━━ Bereitgestellter Auszug

Die Fixierung auf den Bereich Migration und Flucht bezeichnete Polak als "Ablenkungsmanöver, um wirklich relevante Fragen nicht zu lösen" - wozu etwa der Klimawandel oder die "globale Exklusion" durch gezielte Produktion von menschlichen "Überschüssen" und ungerechte Verteilung gehörten. Umkehr, Umdenken, Übergang und Wandel seien nötig, um eine von universellen Werten getragene gemeinsame Zivilisation aufzubauen, ohne der die "gemeinsame Barbarei" drohe, forderte die Theologin. Sie sprach von einer notwendigen "Heilung der Herzensverhärtung".
Gutes Leben statt Vorrang für Geld
Ein "gutes Leben für alle" forderte Philipp Kuhlmann von der Katholischen ArbeitnehmerInnenbewegung. Die Soziallehre der Kirche habe sich stets dahingehend geäußert, vor allem 2003 im Ökumenischen Sozialwort der Kirchen. Die Kernaussage: Der Mensch muss bei allen Maßnahmen im Zentrum stehen. Derzeit sehe es allerdings umgekehrt aus, sagte Kuhlmann: Der dominierende Markt, der "kein Christ" sei, greife das Sozialsystem an, da es den Arbeitsmarkt behindere, stelle die Waren- und Finanzflüsse an die erste Stelle und bewerte alles in Geld. Deutlich zeige sich dies etwa in der Debatte um die Sonntagsruhe.

━━━━
━━ Auszüge der Einträge

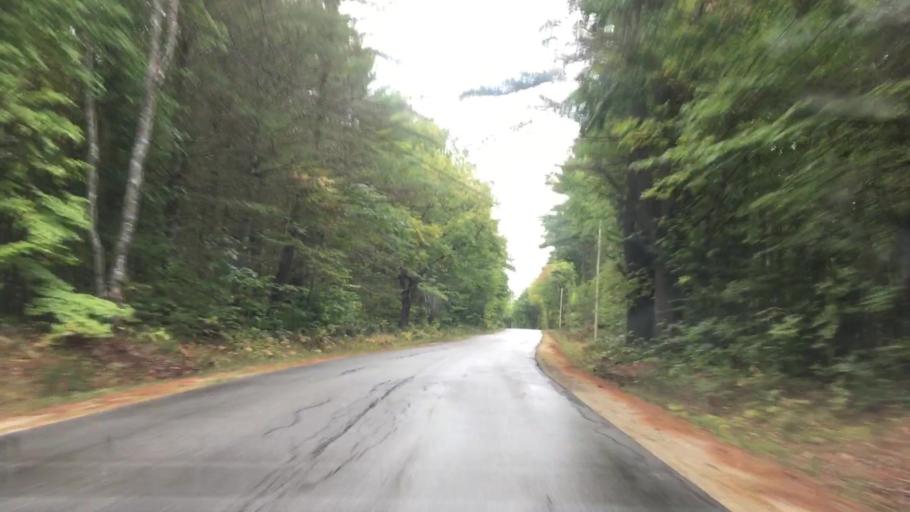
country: US
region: Maine
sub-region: Cumberland County
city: Harrison
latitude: 44.0430
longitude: -70.6115
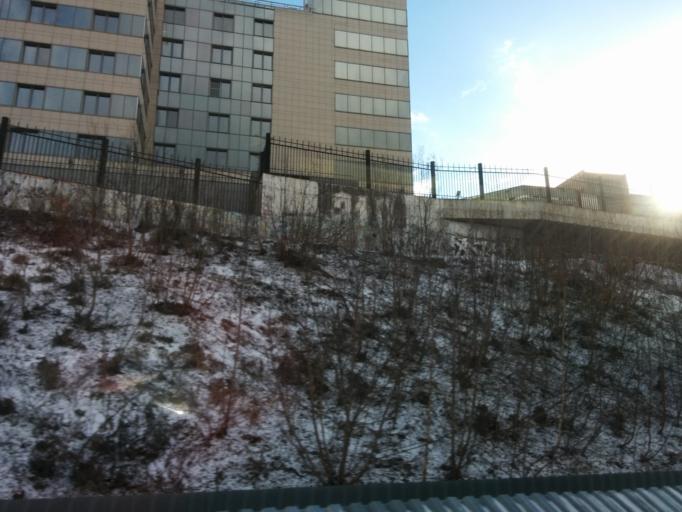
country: RU
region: Moskovskaya
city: Presnenskiy
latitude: 55.7433
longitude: 37.5291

━━━━

# Aufgaben
1. Beantworte anhand des Auszugs:
(a) Als was bezeichnete Polak die Fixierung auf den Bereich Migration und Flucht?
(b) Welcher Organisation gehört Philipp Kuhlmann an?
(c) In welcher Debatte zeigt sich laut Kuhlmann deutlich, dass der Markt alles in Geld bewertet?
2. Gib aus dem Auszug den Abschnitt wortgetreu wieder, der mit "Gutes Leben statt" beginnt und bis einschließlich "um die Sonntagsruhe." reicht.
Die Einträge haben mit dem Auszug nichts zu tun.

# Erwartete Ergebnisse
1.
(a) Als "Ablenkungsmanöver, um wirklich relevante Fragen nicht zu lösen"
(b) Der Katholischen ArbeitnehmerInnenbewegung
(c) In der Debatte um die Sonntagsruhe

2.
Gutes Leben statt Vorrang für Geld
Ein "gutes Leben für alle" forderte Philipp Kuhlmann von der Katholischen ArbeitnehmerInnenbewegung. Die Soziallehre der Kirche habe sich stets dahingehend geäußert, vor allem 2003 im Ökumenischen Sozialwort der Kirchen. Die Kernaussage: Der Mensch muss bei allen Maßnahmen im Zentrum stehen. Derzeit sehe es allerdings umgekehrt aus, sagte Kuhlmann: Der dominierende Markt, der "kein Christ" sei, greife das Sozialsystem an, da es den Arbeitsmarkt behindere, stelle die Waren- und Finanzflüsse an die erste Stelle und bewerte alles in Geld. Deutlich zeige sich dies etwa in der Debatte um die Sonntagsruhe.